▶ _What you need to do_:
Retype, exactly as they appear below, the lines between the line holding "Following on from" and the line holding "We invite you", both ends included.
--- Dataset records Enclosed Below ---
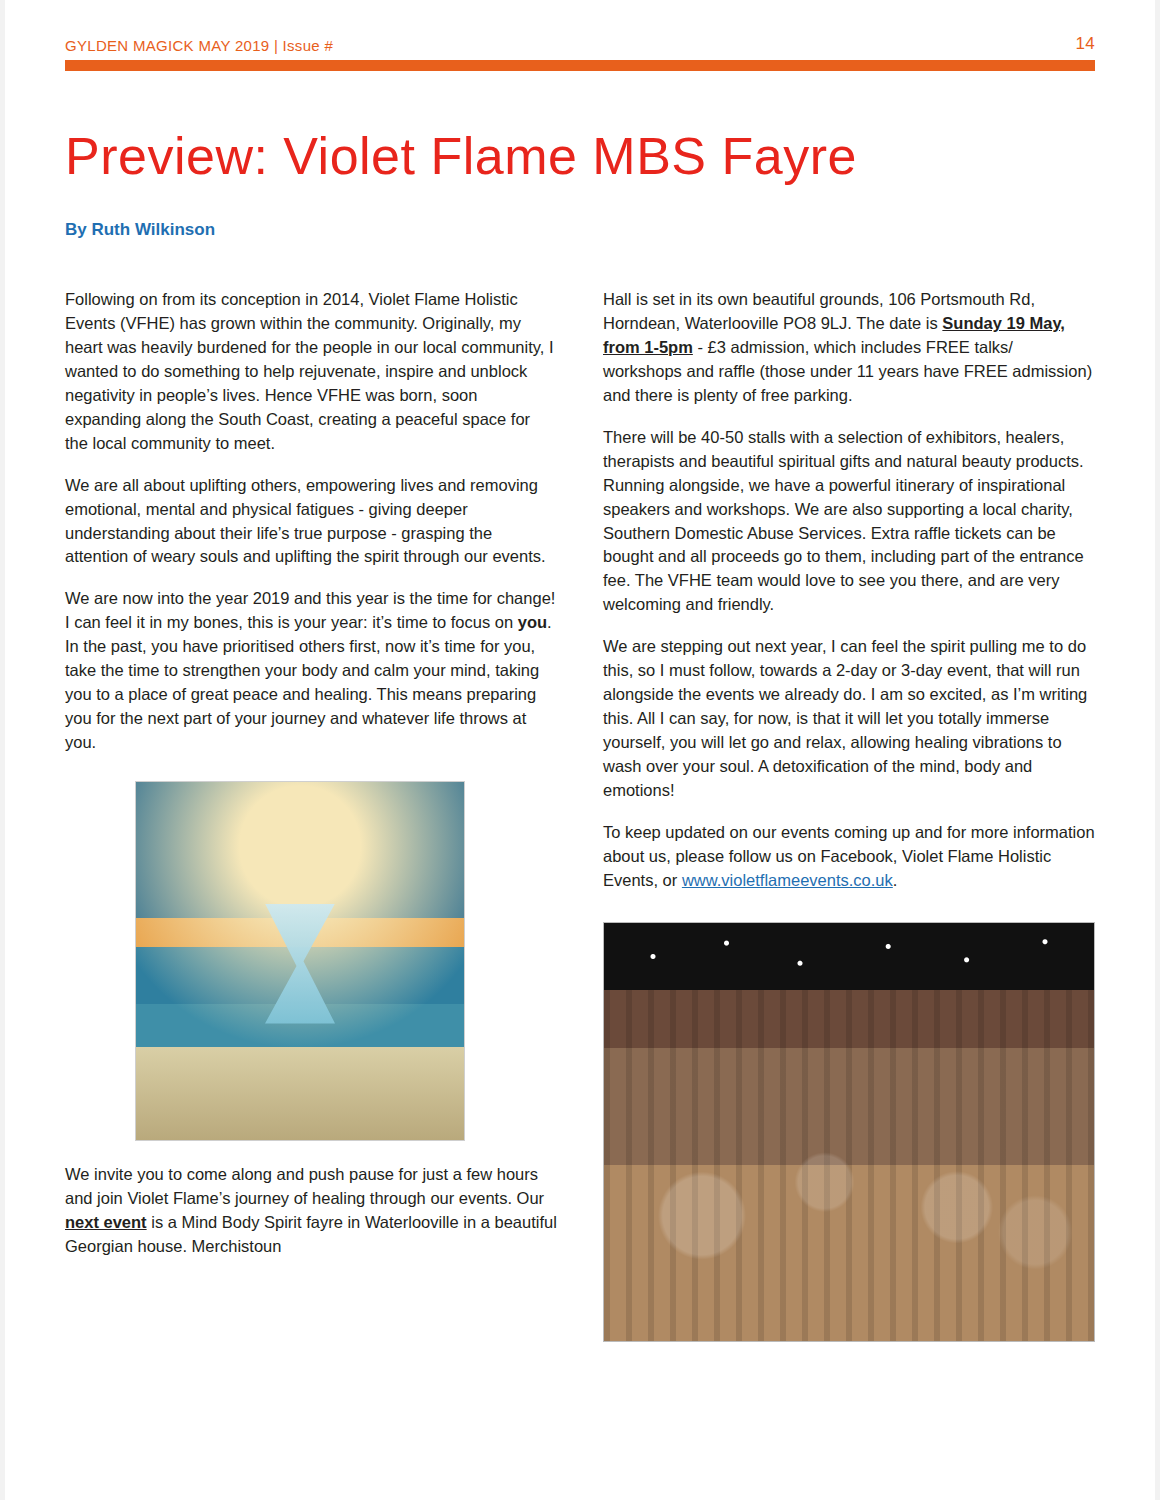GYLDEN MAGICK MAY 2019 | Issue #
14
Preview: Violet Flame MBS Fayre
By Ruth Wilkinson
Following on from its conception in 2014, Violet Flame Holistic Events (VFHE) has grown within the community. Originally, my heart was heavily burdened for the people in our local community, I wanted to do something to help rejuvenate, inspire and unblock negativity in people’s lives. Hence VFHE was born, soon expanding along the South Coast, creating a peaceful space for the local community to meet.
We are all about uplifting others, empowering lives and removing emotional, mental and physical fatigues - giving deeper understanding about their life’s true purpose - grasping the attention of weary souls and uplifting the spirit through our events.
We are now into the year 2019 and this year is the time for change! I can feel it in my bones, this is your year: it’s time to focus on you. In the past, you have prioritised others first, now it’s time for you, take the time to strengthen your body and calm your mind, taking you to a place of great peace and healing. This means preparing you for the next part of your journey and whatever life throws at you.
We invite you to come along and push pause for just a few hours and join Violet Flame’s journey of healing through our events. Our next event is a Mind Body Spirit fayre in Waterlooville in a beautiful Georgian house. Merchistoun
Hall is set in its own beautiful grounds, 106 Portsmouth Rd, Horndean, Waterlooville PO8 9LJ. The date is Sunday 19 May, from 1-5pm - £3 admission, which includes FREE talks/ workshops and raffle (those under 11 years have FREE admission) and there is plenty of free parking.
There will be 40-50 stalls with a selection of exhibitors, healers, therapists and beautiful spiritual gifts and natural beauty products. Running alongside, we have a powerful itinerary of inspirational speakers and workshops. We are also supporting a local charity, Southern Domestic Abuse Services. Extra raffle tickets can be bought and all proceeds go to them, including part of the entrance fee. The VFHE team would love to see you there, and are very welcoming and friendly.
We are stepping out next year, I can feel the spirit pulling me to do this, so I must follow, towards a 2-day or 3-day event, that will run alongside the events we already do. I am so excited, as I’m writing this. All I can say, for now, is that it will let you totally immerse yourself, you will let go and relax, allowing healing vibrations to wash over your soul. A detoxification of the mind, body and emotions!
To keep updated on our events coming up and for more information about us, please follow us on Facebook, Violet Flame Holistic Events, or www.violetflameevents.co.uk.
--- End of Enclosed Dataset records ---
▶ _Result of this exercise_:
Following on from its conception in 2014, Violet Flame Holistic Events (VFHE) has grown within the community. Originally, my heart was heavily burdened for the people in our local community, I wanted to do something to help rejuvenate, inspire and unblock negativity in people’s lives. Hence VFHE was born, soon expanding along the South Coast, creating a peaceful space for the local community to meet.
We are all about uplifting others, empowering lives and removing emotional, mental and physical fatigues - giving deeper understanding about their life’s true purpose - grasping the attention of weary souls and uplifting the spirit through our events.
We are now into the year 2019 and this year is the time for change! I can feel it in my bones, this is your year: it’s time to focus on you. In the past, you have prioritised others first, now it’s time for you, take the time to strengthen your body and calm your mind, taking you to a place of great peace and healing. This means preparing you for the next part of your journey and whatever life throws at you.
We invite you to come along and push pause for just a few hours and join Violet Flame’s journey of healing through our events. Our next event is a Mind Body Spirit fayre in Waterlooville in a beautiful Georgian house. Merchistoun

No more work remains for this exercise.